■ Exercises ■
(a) In the passage on stepfamily awareness, what was the writer researching when they came across a website on stepfamily dynamics?
(b) Copy the stretch of the stepfamily passage from "I distinctly remember" through "in stepfamilies. Wow!".
(c) Pick up the passage about discovering stepfamily awareness and keep writing it from its last sentence.

***** Passage

Circumstances often look clear after the fact, but that isn’t always the case. In mine, it took years before I could look back at it with clarity. It feels good to understand what went wrong and why even though it hurts a little when I think of a few specific big harry messes. Yet, at the same time, those things are forgivable because none of us knew any better. Now, I know what I and my ex should have said and done to get a positive outcome. Most people don’t have that luxury when contemplating past relationships, particularly in stepfamilies.
I distinctly remember the first time I heard of “stepfamily awareness”. I happened across a website on stepfamily dynamics while researching family counseling. Through hyperlinks, I discovered The Stepfamily Association and The Stepfamily Foundation. I was shocked to say the least. Up to that point, I was in the dark. I had no clue there were so many common situations endemic to stepfamilies - tribulations that they don’t exist in nuclear (first) families. Page after page, I was amazed at how much sounded familiar at home. Moreover, there were organizations founded for the shear purpose of educating and helping people in stepfamilies. Wow!

**********
***** Information

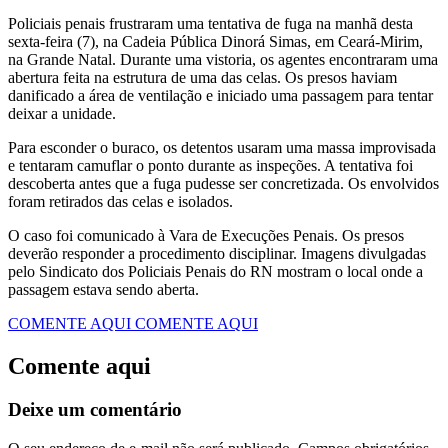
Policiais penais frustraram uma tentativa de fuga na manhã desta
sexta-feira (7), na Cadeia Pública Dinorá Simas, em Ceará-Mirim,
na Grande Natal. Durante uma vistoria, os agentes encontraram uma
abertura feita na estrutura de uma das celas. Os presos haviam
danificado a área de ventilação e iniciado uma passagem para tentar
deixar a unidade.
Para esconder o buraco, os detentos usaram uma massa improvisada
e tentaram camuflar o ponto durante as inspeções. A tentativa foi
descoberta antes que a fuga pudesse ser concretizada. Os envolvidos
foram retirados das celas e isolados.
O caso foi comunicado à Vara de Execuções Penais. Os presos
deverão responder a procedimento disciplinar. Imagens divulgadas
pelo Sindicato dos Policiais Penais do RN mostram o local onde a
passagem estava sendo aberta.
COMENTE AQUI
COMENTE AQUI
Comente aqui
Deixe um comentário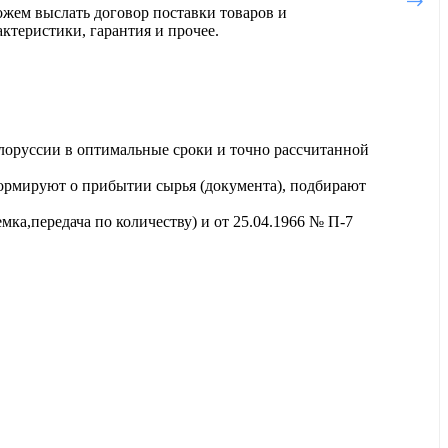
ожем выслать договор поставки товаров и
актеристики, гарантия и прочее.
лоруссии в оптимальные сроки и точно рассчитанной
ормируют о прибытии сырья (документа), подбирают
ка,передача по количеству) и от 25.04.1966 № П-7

**********
***** Information

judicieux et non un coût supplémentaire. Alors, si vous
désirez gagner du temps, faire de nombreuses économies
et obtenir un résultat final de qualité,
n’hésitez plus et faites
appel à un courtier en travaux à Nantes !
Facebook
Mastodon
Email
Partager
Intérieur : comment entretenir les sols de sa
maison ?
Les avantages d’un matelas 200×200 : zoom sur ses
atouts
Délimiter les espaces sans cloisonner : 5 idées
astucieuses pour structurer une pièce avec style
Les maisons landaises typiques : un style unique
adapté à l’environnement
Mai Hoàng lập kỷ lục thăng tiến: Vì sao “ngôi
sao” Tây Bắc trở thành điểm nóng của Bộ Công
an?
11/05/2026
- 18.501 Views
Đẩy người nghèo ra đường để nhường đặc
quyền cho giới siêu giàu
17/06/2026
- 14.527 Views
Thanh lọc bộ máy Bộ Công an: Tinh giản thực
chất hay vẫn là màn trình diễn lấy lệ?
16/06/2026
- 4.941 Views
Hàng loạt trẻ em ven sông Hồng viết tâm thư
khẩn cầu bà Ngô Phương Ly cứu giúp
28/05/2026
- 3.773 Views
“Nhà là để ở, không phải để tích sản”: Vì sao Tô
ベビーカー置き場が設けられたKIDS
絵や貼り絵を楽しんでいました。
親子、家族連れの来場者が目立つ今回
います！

**********
***** Information

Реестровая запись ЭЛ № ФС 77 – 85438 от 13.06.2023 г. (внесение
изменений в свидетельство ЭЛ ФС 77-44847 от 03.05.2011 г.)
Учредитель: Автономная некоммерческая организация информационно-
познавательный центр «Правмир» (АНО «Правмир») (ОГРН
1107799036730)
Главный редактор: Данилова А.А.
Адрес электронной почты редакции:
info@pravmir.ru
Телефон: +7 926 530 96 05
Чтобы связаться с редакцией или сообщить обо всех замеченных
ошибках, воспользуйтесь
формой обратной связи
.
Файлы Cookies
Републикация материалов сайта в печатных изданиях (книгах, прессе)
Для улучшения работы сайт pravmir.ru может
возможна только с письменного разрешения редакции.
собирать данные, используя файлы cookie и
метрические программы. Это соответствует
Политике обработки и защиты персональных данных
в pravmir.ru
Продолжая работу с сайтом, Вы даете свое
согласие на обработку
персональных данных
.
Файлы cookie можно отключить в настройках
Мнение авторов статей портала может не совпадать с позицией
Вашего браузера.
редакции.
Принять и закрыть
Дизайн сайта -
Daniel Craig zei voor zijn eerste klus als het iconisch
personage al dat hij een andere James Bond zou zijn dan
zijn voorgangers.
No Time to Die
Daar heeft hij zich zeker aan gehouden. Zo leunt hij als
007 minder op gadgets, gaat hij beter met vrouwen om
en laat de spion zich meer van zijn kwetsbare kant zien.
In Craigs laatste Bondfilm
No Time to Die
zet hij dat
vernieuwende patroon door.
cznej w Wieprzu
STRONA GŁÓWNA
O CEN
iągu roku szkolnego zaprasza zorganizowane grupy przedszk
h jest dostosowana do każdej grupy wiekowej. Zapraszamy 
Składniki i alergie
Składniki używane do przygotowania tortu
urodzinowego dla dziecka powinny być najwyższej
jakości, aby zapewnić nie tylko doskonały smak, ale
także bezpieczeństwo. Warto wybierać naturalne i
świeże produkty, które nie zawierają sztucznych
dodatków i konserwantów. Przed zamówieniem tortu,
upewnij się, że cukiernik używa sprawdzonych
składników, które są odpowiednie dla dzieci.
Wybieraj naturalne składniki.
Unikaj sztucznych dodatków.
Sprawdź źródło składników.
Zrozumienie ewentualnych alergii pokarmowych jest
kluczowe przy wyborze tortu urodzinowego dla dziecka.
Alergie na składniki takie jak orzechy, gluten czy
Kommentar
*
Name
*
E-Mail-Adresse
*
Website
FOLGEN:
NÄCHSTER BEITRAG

**********

■ Task answers ■
(a) Family counseling.

(b)
I distinctly remember the first time I heard of “stepfamily awareness”. I happened across a website on stepfamily dynamics while researching family counseling. Through hyperlinks, I discovered The Stepfamily Association and The Stepfamily Foundation. I was shocked to say the least. Up to that point, I was in the dark. I had no clue there were so many common situations endemic to stepfamilies - tribulations that they don’t exist in nuclear (first) families. Page after page, I was amazed at how much sounded familiar at home. Moreover, there were organizations founded for the shear purpose of educating and helping people in stepfamilies. Wow!

(c)
The Stepfamily Foundation had been around since the 70’s! Why hadn’t I heard of it before? The short answer is that I never looked. I had no reason to. I had no reason to question how families work, for I had been in one all my life. My parents divorced as a child and both parents were involved with another. I remembered it vividly and thought I was prepared. I wasn’t expecting anything rosy. I knew there would be snags, but nobody can prepare you for actual stepfamily life unless they have also been in a stepfamily, as an adult. None of my friends or family had been where I was. I am not alone in this. I hear this over and over again from step parents – the shocking reality of being recoupled with children. I, like most people, went into expecting it to transform into a regular family with normal ups and downs. Explaining it to people in first families is moot. That’s why many step parents feel so alone. They no longer feel comfortable talking (venting mostly) to others. They are either misunderstood or criticized. They are sometimes judged for not being a good enough parent to the stepkids or trying to replace the bio parent. Both are unfair and unfounded.
The most challenging coaching I do is with clients who come to me after already being married or living together for 2 or more years. By this time, the tension at home is sometimes so thick it can be cut with a knife. Miscommunication, lack of understanding, unrealistic expectations, and subconscious assumptions cause people to say and do things that would be fine in a first family but cause harm in a stepfamily. Each person acts and reacts according to their own perspective, which is often not aligned with anybody else. Being unable to resolve issues, the hurt feelings multiply and intensify. Yelling becomes a common occurrence. So does disrespect and criticism.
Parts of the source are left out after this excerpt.